Really it's Ustinov's fruity dialogue that makes Vice Versa so enjoyable, and nowhere more than in the rich, booming baritone of James Robertson Justice in the role of headmaster Dr Grimstone, which confirmed his newly conveyed star status. You cannot imagine anyone better to pontificate in such over-literate terms, and every sentence he speaks is a delight, especially when he is exasperated, which is often. Naturally when the grown up masquerading as a child meets him, he is outraged at his impertinence to speak to him as an equal, not to mention the other schoolboys turning against the impostor when he informs on them.
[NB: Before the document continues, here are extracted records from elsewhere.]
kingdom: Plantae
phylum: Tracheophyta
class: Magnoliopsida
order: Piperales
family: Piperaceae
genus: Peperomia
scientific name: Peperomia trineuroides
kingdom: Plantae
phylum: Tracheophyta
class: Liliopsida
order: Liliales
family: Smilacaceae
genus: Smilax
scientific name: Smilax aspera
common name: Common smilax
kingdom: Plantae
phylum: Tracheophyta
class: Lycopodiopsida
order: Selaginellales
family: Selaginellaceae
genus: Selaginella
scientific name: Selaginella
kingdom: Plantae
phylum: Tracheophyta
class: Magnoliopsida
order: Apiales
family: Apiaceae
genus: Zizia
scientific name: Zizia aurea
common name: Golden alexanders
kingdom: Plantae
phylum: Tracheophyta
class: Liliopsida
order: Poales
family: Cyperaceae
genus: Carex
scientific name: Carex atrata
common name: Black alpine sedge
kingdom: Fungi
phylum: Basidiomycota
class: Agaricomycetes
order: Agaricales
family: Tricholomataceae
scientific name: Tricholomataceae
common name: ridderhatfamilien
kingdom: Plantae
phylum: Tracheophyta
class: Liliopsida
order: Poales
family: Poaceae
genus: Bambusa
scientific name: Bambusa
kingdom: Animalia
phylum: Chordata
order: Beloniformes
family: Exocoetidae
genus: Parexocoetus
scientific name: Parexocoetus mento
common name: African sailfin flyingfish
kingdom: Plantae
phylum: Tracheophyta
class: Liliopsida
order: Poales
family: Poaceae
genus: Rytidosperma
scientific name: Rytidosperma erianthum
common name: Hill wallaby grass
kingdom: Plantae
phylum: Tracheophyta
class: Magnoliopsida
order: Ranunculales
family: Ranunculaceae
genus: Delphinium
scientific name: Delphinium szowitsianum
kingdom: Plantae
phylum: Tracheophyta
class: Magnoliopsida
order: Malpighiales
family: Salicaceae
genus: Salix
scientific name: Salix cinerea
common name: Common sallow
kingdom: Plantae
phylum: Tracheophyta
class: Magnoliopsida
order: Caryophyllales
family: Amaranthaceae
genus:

It's not all Newley sparring with Justice, of course, as Livesey gets his chance in the spotlight too, obviously taking great joy in playing the overgrown boy who at one stage will be asking the aghast maid Alice (Patricia Raine) to kiss him then the next the ludicrous development of a duel arises, with Dick finding himself the love rival for a potential new stepmother in the shape of the not entirely reliable Florence (Kay Walsh). When I tell you that the duel ends with the duelists, their assistants, some snowball-throwiing youths, policemen and a brass band all being clonked on the head by a collapsing bandstand, you can tell there's nothing Ustinov take seriously about his story, and that's all to the good as he relishes taking down the pomposity of Victorian life, from its social mores to the courtrooms and public institutions. It may go on longer than it needs to, but when the whimsy is presented with such fine humour, it's not a big complaint. Music by Antony Hopkins (and check out those superb opening titles).